Through it all, we didn’t seem to pay a lot of attention to something: mental health. Why would these kids have mental health issues when they had pain killers, HTCs, protection from future joint disease, education rights, safer products, prophy?
Because they are human. And many humans, regardless of life circumstances, can suffer from mental health issues like depression and anxiety. I first noticed this in inhibitor patients. Their path to physical freedom was not like the rest of us. They suffered terribly, still. Excellent products became available, but the high cost put additional and tremendous stress on families. Addiction to pain killers was a threat. We had overlooked all this in our celebration of safer products and prophy.

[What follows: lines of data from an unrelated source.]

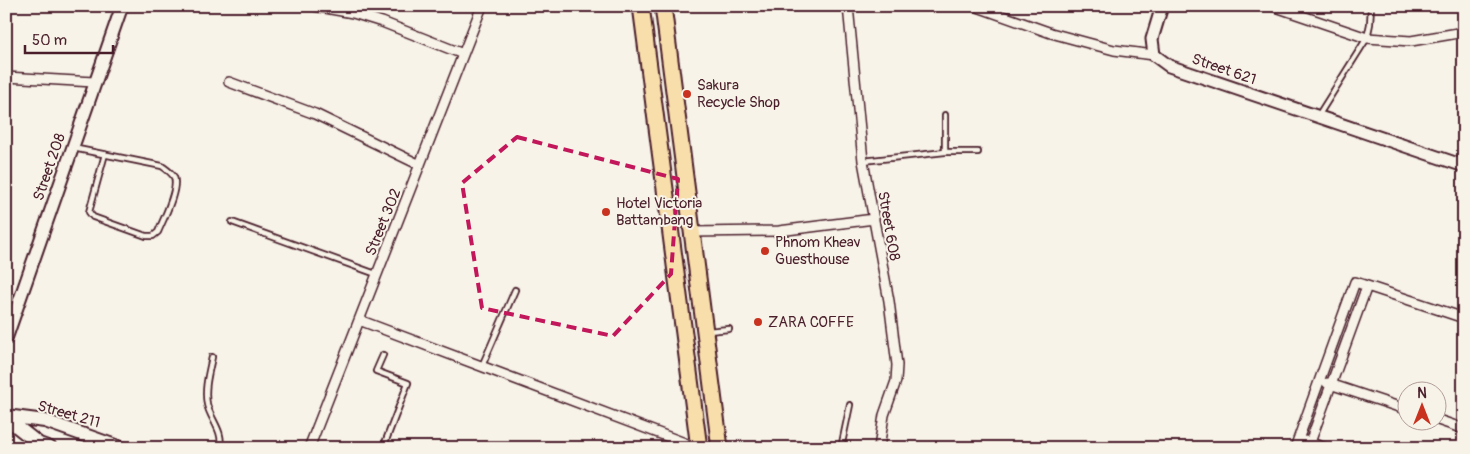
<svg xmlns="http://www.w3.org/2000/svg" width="1470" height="454" font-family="Pangolin,sans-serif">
	<rect width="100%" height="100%" fill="#f7f3e8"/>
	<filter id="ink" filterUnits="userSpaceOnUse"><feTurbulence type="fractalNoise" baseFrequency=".02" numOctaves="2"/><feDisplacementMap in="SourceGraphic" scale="10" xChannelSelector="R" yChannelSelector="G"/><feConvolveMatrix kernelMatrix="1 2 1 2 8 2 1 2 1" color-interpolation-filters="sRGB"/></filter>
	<g filter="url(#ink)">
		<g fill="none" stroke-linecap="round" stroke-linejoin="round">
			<g stroke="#4a1f2b" stroke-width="8">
				<path id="service" d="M1318 116 1367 38 1370 24 1371 6
					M73 148 162 166C166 169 171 172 174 177 179 189 163 220 158 232L153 236H146L93 217 89 212 105 154
					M945 152H978
					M863 161 945 152V115
					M232 222 376 274
					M708 331 729 329
					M383 355 376 371 408 383 383 448
					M212 357C209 372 204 388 207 404 210 419 224 431 220 448
					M482 366 515 290
					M841 448 850 405"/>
			</g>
			<g stroke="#4a1f2b" stroke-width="12">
				<path id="minor" d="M314 6 353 13 382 22 463 54
					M848 6 863 161 889 301 897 365 896 381 884 415 879 448
					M975 6 1051 33 1114 50 1154 55
					M1273 6 1367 38 1411 41 1464 32
					M6 77 94 82
					M229 82 315 114 420 165
					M691 232 779 231 874 219
					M359 320 698 448
					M1327 383 1408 410
					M1438 420 1464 429
					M1305 441 1325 448
					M309 448 482 6
					M1295 448 1355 282 1464 318
					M1308 448 1367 286"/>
			</g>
			<g stroke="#4a1f2b" stroke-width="15">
				<path id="tertiary" d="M1162 6 1152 39 1154 55 1169 66 1464 166
					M6 339 122 6"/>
			</g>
			<g stroke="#4a1f2b" stroke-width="16">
				<path id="secondary" d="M6 416 45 421 121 448
					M6 418 39 444 50 448"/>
			</g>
			<g stroke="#4a1f2b" stroke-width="19">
				<path id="primary" d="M641 6 699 448
					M663 6 720 448"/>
			</g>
			<use href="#service" stroke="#f7f3e8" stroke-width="4.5"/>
			<use href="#minor" stroke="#f7f3e8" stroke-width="9"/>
			<use href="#tertiary" stroke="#f7f3e8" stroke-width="11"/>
			<use href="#secondary" stroke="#f7f3e8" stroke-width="12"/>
			<use href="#primary" stroke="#f8deab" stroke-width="15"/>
		</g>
	</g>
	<path fill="none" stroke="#c2185b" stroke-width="4" stroke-dasharray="10 6" stroke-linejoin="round" d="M517 137 678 179 671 274 613 336 482 308 462 183Z"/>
	<g fill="#c8321e" stroke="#f7f3e8" stroke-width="2">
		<circle cx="687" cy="94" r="5"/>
		<circle cx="606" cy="212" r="5"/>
		<circle cx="765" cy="251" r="5"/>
		<circle cx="758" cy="322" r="5"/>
	</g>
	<g text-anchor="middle" stroke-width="4" stroke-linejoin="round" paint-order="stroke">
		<g font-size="15" fill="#4a1f2b" stroke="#f7f3e8">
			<text transform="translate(1224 69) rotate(19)" y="5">Street 621</text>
			<text transform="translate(49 167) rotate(-71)" y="5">Street 208</text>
			<text transform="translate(383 222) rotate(-68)" y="5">Street 302</text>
			<text transform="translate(889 226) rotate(80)" y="5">Street 608</text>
			<text transform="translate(69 414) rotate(16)" y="5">Street 211</text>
		</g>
		<g font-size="15" fill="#4a1f2b" stroke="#f7f3e8" text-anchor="start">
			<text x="697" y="90">Sakura<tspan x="697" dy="17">Recycle Shop</tspan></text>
			<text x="616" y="208">Hotel Victoria<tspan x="616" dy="17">Battambang</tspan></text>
			<text x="775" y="247">Phnom Kheav<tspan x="775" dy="17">Guesthouse</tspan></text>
			<text x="768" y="327">ZARA COFFE</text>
		</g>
	</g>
	<rect width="1470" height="454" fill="none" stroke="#f7f3e8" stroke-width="25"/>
	<rect x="12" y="12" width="1445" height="429" fill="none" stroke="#4a1f2b" stroke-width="2" filter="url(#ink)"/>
	<g transform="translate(1422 406)"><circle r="24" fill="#f7f3e8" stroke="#b29e9c"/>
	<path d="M0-4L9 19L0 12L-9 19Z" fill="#c8321e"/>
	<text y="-8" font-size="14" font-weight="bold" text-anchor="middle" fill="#4a1f2b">N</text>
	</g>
	<path d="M25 45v8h88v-8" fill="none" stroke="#4a1f2b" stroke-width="2.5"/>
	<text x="32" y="45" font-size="15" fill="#4a1f2b" stroke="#f7f3e8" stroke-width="4" paint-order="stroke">50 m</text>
</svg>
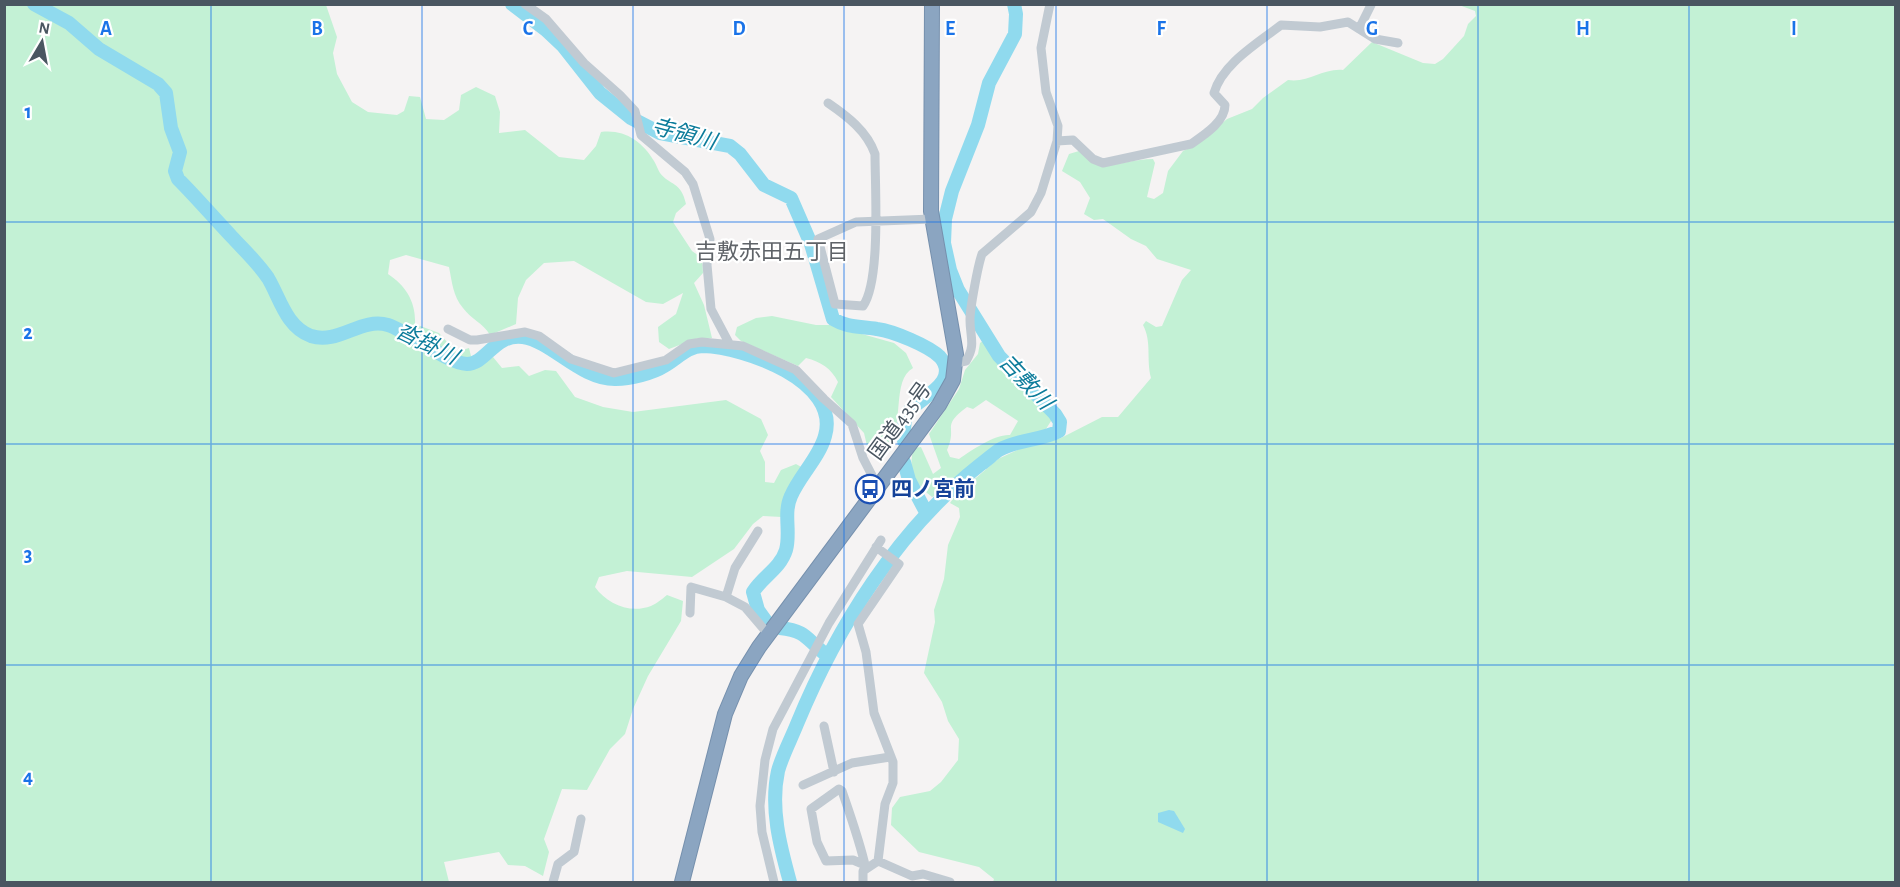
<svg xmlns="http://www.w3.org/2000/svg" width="1900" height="887" font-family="'Alegreya Sans','Noto Sans JP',sans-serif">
	<rect width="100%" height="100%" fill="#f5f3f3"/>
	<path fill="#c3f1d5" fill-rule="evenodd" d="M5,5H326L337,37L333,53L337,74L352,102L368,112L397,115L404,111L409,96L420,97L426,119L444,120L459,110L461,95L476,87L495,96L500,112L499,133L525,130L559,157L584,160L596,146L601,132C624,129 642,141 654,161C656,164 658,170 660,173C670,186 681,181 686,204L676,213L673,222L692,251L702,258L703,273L694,283L704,305L712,338H698L669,349L659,342L658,327L676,314L683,293L663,304L646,302L574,261L544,263L526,280L518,298L516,324L490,335C483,323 471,319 463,308C453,296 452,282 449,267L406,255L390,260L388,274C406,286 416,302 415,324L439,333L456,352L469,348L472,360L478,366L493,357L502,368L519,366L529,376L545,370L556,371L575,397L603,407L633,412L726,400L761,419L768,435L760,451L765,462V482L774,483L781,470L796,464L803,468L784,499L782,517L763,516L753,524L734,549L692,577L627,571L599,577L595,587C607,604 630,614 651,606C656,604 662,599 667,595L683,601L681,621L648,676L633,709L625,734L610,749L587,790L562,789L544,839L549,852L543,876L525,866L508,865L499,852L444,862L449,882H5Z
		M1459,5H1895V882H993L994,879L979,867L919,852L891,825L892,808L900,797L930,791L941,782L958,760L959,739L948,721L942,702L924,673L935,622L934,610L944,579L948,545L960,517L959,508L950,503L955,496L998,459L1030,444L1061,438L1102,417H1118L1151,378C1146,359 1152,342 1143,325L1146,321L1156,327L1162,326L1182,280L1191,270L1157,259L1146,246L1131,239L1103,219L1094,220L1084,214L1090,198L1080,182L1062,171L1069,154L1079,151C1107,176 1121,159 1153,159L1155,163L1147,197L1154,199L1163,193L1168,171L1183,151L1199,143L1227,119L1252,109L1263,98L1288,80C1309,83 1323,68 1343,70L1372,42L1423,63L1435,64L1443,59L1464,36L1468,24L1476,16L1475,11Z
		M772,316L816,325H830L894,343L906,353L913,368C891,380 905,427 888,446C885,450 877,453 872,456L868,450L864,433L831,397L838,382C831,368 821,362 806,358L798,366L741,341L735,335L737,327L756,318Z
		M985,339L1024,392L1043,406L1053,418L1044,432C1014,434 986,450 965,471C953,483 947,491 932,497C915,484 907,469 914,448L921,447L933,474L941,468L929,434L959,389L965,370L978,354L980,343ZM986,400L1018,421L1010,435C995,434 972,450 959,459L950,457L947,450C958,426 940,427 967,407L973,409Z"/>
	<path fill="#90daee" d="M1169,810L1174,811L1185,829L1183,833L1158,822V813Z"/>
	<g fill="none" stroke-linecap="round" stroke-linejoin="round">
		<path stroke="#90daee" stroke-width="14" d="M34,4L69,23L99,49L158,84L166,93L171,128L180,152L175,171L178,179C197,198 214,218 232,237C244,250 258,263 268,278C280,298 286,327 311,336C338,345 361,317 388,325C410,332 446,363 467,364C486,364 495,333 523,337C552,341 581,380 616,379C630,379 653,373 664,366C677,359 687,346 703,346C744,347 841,381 825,436C819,458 800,475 791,496C783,513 791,532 786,550C780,569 763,576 753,592L758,610L768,624
			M512,4L546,30L563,46L600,93L631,118L660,133L730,146L740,154L764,185L791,198L811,244L833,319C848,328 860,326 877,329C893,331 929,346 940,357C961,381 922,397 910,410C903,418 904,431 904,441
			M904,462L909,480L927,514
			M780,628C807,631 806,639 825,654
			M790,882C780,846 770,808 778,771C782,756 791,739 797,724C837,627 898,529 981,464C987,460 993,454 999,450C1018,439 1040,441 1059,431L1060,422L1055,414L999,356L958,290L950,270L944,243L945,219L952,191L978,125L989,83L1015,34L1016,14L1014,4"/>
		<g stroke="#7690ad" stroke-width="16">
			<path id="highway" d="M682,882L725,714L741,676L759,647L939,405L953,380L956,354L931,211L932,4"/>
		</g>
		<path stroke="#c1cad2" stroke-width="9" d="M525,4L546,19L584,63L620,95L635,111L641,135L685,172L693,184L710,239L707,265L711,309L729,343
			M1359,29L1371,5
			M828,103C847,116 867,131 875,154C875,187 881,281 863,306L835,304L818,239L856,222L932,219
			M1057,141L1073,140L1093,159L1103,163L1191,144C1204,135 1225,122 1225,105L1214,93C1222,64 1258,43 1281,25L1320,27L1348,22L1375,39L1398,43
			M448,329L470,340H477L525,332L539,336L571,359L614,373L666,360L689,344L702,342L743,346L796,370L824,399L852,424L863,458L878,487
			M956,363L966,361C976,345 970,337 970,320C970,308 978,265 982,254L1031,212L1041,193L1057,141L1058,126L1046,92L1041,48L1050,4
			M758,531L735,568L726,597L745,607L768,634
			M690,613L691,587L726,597
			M824,726L834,772
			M803,785L852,763L890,757
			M878,861L912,876L923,874L950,882
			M865,865L853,860L826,861L817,842L811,809L839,789L842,791C851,817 860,842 866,869
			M553,882L558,864L574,852L581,819
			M774,882L762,832L760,806L765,760L773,729L829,623L881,540
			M863,882V871L878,861L885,804L893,783V762L874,713L866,652L858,624L899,564L876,547"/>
		<use href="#highway" stroke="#8ba5c1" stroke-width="14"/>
	</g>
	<path fill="none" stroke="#1a73e8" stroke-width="1.5" stroke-opacity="0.55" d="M211,4V882M422,4V882M633,4V882M844,4V882M1056,4V882M1267,4V882M1478,4V882M1689,4V882M4,222H1896M4,444H1896M4,665H1896"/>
	<defs>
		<g id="bus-ring" transform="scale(1.5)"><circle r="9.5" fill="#fff" stroke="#1a4fb4" stroke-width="1.5"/><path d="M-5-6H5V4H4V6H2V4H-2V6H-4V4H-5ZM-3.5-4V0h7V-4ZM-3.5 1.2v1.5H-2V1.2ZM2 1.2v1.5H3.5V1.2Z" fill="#1a4fb4"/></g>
	</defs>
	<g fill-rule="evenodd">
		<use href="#bus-ring" x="870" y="489"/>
	</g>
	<g text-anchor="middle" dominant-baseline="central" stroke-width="4.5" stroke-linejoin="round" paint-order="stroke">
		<g font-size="21" fill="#4a5661" stroke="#fff">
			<text transform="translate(900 421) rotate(-54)">国道435号</text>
		</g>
		<g font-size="21" font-weight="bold" fill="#164399" stroke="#fff" text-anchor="start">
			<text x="891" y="489">四ノ宮前</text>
		</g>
		<g font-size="22" font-style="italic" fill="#0c7c9b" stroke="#fff">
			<text transform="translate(684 134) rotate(15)">寺領川</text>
			<text transform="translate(427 344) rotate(26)">沓掛川</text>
			<text transform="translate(1026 382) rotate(47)">吉敷川</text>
		</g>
		<g font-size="22" fill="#5f6368" stroke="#fff">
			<text x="772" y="252">吉敷赤田五丁目</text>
		</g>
	</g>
	<g font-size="20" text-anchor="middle" font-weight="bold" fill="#1a73e8" stroke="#fff" stroke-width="4.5" stroke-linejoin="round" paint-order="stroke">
		<text x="106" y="35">A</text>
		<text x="317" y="35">B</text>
		<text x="528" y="35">C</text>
		<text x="739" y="35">D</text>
		<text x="950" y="35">E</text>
		<text x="1161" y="35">F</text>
		<text x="1372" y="35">G</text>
		<text x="1583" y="35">H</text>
		<text x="1794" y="35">I</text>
		<text x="28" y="118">1</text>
		<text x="28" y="339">2</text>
		<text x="28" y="561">3</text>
		<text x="28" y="783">4</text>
	</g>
	<rect width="1900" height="887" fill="none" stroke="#4a5661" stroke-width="12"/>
	<g transform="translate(42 42) rotate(10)" stroke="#ffffff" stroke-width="4.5" paint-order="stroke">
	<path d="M0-4.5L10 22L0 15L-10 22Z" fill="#4a5661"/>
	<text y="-9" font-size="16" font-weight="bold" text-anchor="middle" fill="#4a5661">N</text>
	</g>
</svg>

May is Mental Health Awareness month, so it’s a perfect time to think about mental health challenges that individuals with bleeding disorders and their families may often and still face.
As early as childhood, people with hemophilia may have difficulty forming and maintaining friendships due to hospital visits, perhaps avoiding certain activities that other children are free to enjoy. They may appear “different” because of bruises, needle marks, crutches, swollen joints, and even medical ID jewelry. They may struggle with social isolation, body image issues, and chronic pain, which can contribute to depression. Even within a family, siblings enjoy a certain sense of freedom they cannot.
What can we do? While focusing on preventing bleeds and securing proper medical care—all important—be aware too of potential mental health issues. Limit social media time and engage your child in your local bleeding disorder activities, so he or she can meet peers like them. Ask your HTC social worker what symptoms to identify. Make mental health part of your annual visit. Ask what programs are available in our community that can assist. Mental Health Matters Too is one, and the Bleeding Disorder Substance Use and Mental Health Coalition is another.
During Mental Health Awareness month and beyond, patients, parents, and caregivers should be aware of these mental health challenges. Together, we can support each other—and ourselves—throughout our bleeding disorder communities.